Coffee wars. Nestle’s iconic brand Nescafe too is facing tough competition from HUL’s Bru. Both have an equal market share of around 40 per cent each of the Rs 2,000 crore branded coffee market in India. It is likely to be a battle between equals for the leadership of this segment. Beverages (this category includes Nescafe and Nestea) bring in 14.5 per cent of the company’s revenues.
However, Nestle still has a few products that do not face serious competition. These include baby foods products and its Milkmaid brand.

Growth drivers
Smarting under increased competitive heat, Nestle is setting out to correct things. It has planned aggressive marketing campaigns and chalked out an extensive capex programme of around $450 million (around `2,000 crore) in the next three years to take on the competition.
High capex. A new facility at Najangadh (Karnataka) for around Rs 900 crore will double the capacity for the production of noodles and other Maggi brands. A research and development (R&D) facility at Manesar (Haryana) that is being developed at an outlay of Rs 250 crore is expected to come online by July 2012. All in all around Rs 2,000 crore will be invested in capex over the next three years. Most of the capacity addition is expected in categories like prepared dishes, milk products and chocolates. Volume growth is expected to be in the 20 per cent range as a result of its recent initiatives. Increase in realisation though is expected to remain muted or under pressure.
Noodles. In the noodles category, Nestle has help from unexpected quarters. Higher spending by competitors is estimated to help the noodles category grow by 38 per cent compounded over the next two years. Nestle, it is estimated, will grow its noodles business by 32 per cent during the same period, piggy-backing on competitors’ ad spends.

Managing input price pressures. Nestle saw input prices rise by 11 per cent in CY10. Input price inflation is expected to remain high for some time before cooling off in the second half of the current calendar. Nestle is expected to take advantage of its supply chain relationships to help lower the input price impact. Margins for CY11 are expected to increase 50 bps on the back of better product mix and lower expected input price inflation.

Over the last five years, the company’s revenue has grown at a compounded annual growth rate (CAGR) of 20.29 per cent while its profit after tax has grown at 21.47 per cent. It is an entirely debt-free company. Over the last five years, the company has clocked a very high average return on equity of 109.06 per cent.

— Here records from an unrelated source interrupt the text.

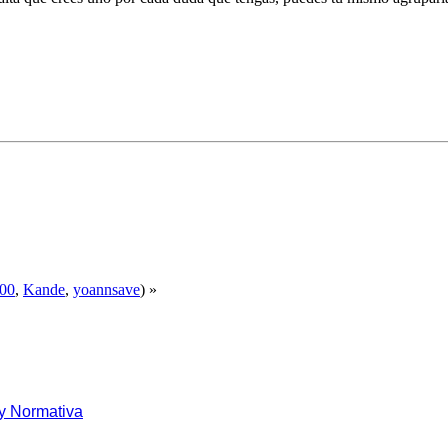
00
,
Kande
,
yoannsave
) »
y Normativa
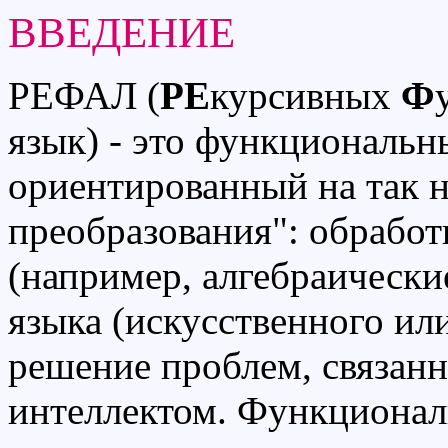
ВВЕДЕНИЕ
РЕФАЛ (
РЕ
курсивных
Ф
язык) - это функциональ
ориентированный на так 
преобразования": обрабо
(например, алгебраически
языка (искусственного или
решение проблем, связан
интеллектом. Функциона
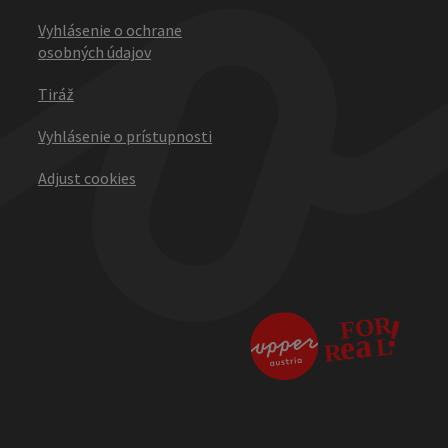
Vyhlásenie o ochrane
osobných údajov
Tiráž
Vyhlásenie o prístupnosti
Adjust cookies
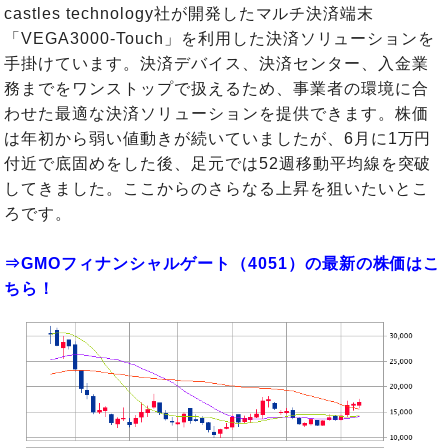
castles technology社が開発したマルチ決済端末
「VEGA3000-Touch」を利用した決済ソリューションを
手掛けています。決済デバイス、決済センター、入金業
務までをワンストップで扱えるため、事業者の環境に合
わせた最適な決済ソリューションを提供できます。株価
は年初から弱い値動きが続いていましたが、6月に1万円
付近で底固めをした後、足元では52週移動平均線を突破
してきました。ここからのさらなる上昇を狙いたいとこ
ろです。
⇒GMOフィナンシャルゲート（4051）の最新の株価はこ
ちら！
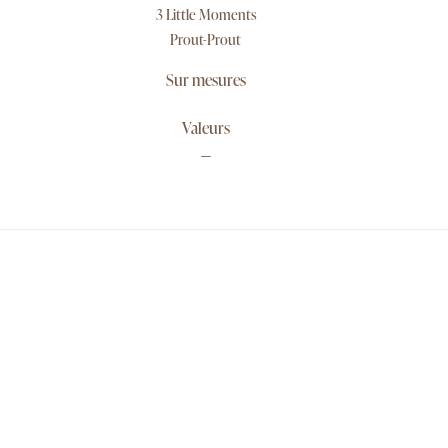
3 Little Moments
Prout-Prout
Sur mesures
Valeurs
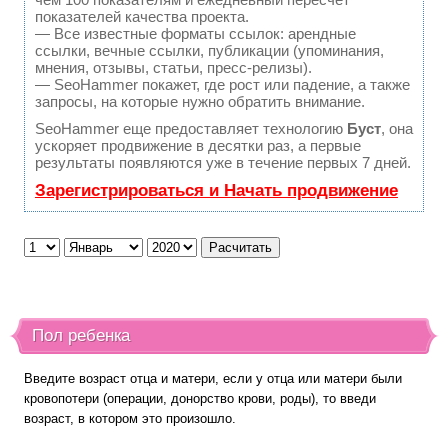
показателей качества проекта.
— Все известные форматы ссылок: арендные
ссылки, вечные ссылки, публикации (упоминания,
мнения, отзывы, статьи, пресс-релизы).
— SeoHammer покажет, где рост или падение, а также
запросы, на которые нужно обратить внимание.
SeoHammer еще предоставляет технологию
Буст
, она
ускоряет продвижение в десятки раз, а первые
результаты появляются уже в течение первых 7 дней.
Зарегистрироваться и Начать продвижение
Пол ребенка
Введите возраст отца и матери, если у отца или матери были
кровопотери (операции, донорство крови, роды), то введи
возраст, в котором это произошло.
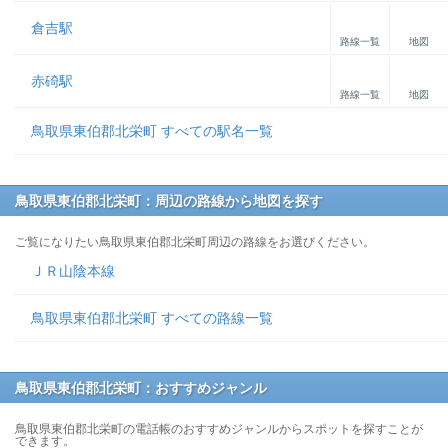
倉吉駅
路線一覧
地図
赤碕駅
路線一覧
地図
鳥取県東伯郡北栄町 すべての駅名一覧
鳥取県東伯郡北栄町：周辺の路線から地図を探す
ご覧になりたい鳥取県東伯郡北栄町周辺の路線をお選びください。
ＪＲ山陰本線
鳥取県東伯郡北栄町 すべての路線一覧
鳥取県東伯郡北栄町：おすすめジャンル
鳥取県東伯郡北栄町の電話帳のおすすめジャンルからスポットを探すことが
できます。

Nestle’s dominance in the categories that it services is not lost on the market. The stock has been a darling of the stock market for quite some time. In the last one year the stock has gained 40 per cent (as compared to the Sensex’s 5 per cent). In the last five years, Nestle has gained 268 per cent, nearly double the Sensex’s gain of 142 per cent over the same period.
The stock though now appears to have overshot reasonable valuations. It trades at 43.23 times its 12-month trailing earnings, which is a 43 per cent premium to the average valuation of the sector. The stock has clocked a five-year EPS growth rate of 39.45 per cent. This gives it a PEG ratio of 1.10 (a PEG ratio of below one is considered attractive). Wait for the company’s fundamentals to catch up before entering the stock.